**** Extracted entries

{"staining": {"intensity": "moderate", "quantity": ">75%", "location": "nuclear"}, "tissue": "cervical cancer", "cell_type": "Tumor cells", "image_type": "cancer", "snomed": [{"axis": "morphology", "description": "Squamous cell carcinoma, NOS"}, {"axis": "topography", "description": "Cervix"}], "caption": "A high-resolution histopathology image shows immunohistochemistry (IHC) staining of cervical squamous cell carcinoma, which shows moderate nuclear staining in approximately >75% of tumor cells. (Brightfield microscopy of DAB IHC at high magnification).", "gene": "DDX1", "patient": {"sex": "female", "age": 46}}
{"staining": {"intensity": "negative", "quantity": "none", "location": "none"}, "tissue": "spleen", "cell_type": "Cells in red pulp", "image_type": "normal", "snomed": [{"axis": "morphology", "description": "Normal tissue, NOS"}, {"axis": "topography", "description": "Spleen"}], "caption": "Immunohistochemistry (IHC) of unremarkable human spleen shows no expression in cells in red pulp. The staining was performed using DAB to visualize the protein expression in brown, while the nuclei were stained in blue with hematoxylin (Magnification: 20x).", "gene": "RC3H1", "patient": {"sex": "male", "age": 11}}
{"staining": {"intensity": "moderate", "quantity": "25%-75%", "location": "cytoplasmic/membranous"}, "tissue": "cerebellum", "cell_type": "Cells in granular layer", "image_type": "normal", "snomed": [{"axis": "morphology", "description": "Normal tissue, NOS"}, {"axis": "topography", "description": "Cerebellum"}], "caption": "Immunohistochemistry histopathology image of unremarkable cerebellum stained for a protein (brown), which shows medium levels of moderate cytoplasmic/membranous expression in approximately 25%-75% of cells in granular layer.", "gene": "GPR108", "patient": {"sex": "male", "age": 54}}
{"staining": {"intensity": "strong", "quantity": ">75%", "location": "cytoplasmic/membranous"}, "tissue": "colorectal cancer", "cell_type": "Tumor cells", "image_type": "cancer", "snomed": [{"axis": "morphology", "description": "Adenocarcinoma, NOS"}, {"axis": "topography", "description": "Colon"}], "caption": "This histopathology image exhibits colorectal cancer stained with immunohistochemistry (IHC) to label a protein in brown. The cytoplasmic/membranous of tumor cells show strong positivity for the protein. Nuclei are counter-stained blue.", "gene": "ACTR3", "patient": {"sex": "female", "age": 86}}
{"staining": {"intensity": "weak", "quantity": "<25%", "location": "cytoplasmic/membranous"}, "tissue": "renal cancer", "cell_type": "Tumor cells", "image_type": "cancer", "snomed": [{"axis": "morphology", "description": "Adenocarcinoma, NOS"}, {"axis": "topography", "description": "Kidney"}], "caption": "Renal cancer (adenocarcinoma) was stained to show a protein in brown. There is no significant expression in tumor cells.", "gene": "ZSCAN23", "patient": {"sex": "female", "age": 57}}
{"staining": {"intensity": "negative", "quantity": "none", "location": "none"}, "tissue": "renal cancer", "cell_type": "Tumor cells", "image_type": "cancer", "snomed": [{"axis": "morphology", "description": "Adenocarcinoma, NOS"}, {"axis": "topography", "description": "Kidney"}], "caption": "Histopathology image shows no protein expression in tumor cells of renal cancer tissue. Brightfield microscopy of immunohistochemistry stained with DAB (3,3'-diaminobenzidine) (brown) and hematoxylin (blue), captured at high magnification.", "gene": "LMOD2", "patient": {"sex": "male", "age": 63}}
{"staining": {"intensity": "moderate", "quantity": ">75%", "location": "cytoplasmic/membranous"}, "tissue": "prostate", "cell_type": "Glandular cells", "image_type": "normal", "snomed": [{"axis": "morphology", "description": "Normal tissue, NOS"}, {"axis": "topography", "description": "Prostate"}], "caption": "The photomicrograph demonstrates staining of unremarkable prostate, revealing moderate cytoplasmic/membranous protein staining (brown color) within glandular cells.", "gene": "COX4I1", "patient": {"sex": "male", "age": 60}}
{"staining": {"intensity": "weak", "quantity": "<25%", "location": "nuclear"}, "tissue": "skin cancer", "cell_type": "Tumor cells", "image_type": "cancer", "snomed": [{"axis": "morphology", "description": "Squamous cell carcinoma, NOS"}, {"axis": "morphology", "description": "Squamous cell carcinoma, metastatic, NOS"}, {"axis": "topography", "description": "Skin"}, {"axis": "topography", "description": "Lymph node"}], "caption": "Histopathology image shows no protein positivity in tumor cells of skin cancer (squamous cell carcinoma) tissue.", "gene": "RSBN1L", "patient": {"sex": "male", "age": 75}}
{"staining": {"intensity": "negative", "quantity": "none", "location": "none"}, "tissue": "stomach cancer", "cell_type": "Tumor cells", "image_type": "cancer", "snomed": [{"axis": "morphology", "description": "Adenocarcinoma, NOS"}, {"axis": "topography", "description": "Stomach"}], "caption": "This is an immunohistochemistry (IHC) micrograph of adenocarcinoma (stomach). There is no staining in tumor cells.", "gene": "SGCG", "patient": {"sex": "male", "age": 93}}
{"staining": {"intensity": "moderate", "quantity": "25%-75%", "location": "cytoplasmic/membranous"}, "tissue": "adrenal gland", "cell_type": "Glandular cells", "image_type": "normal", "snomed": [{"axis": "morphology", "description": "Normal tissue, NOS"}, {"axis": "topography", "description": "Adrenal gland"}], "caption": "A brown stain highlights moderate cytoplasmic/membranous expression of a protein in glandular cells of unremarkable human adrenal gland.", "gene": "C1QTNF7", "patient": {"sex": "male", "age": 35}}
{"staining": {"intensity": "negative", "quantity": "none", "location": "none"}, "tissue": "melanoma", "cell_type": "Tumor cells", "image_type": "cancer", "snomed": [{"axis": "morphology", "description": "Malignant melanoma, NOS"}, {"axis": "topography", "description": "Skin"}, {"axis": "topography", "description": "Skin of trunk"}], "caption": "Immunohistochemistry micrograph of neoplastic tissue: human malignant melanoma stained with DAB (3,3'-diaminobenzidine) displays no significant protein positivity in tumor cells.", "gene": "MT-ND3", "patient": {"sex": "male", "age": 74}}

********

Go through the records and count the lines that include "significant", then give only that number.

▶ **Task response**: 2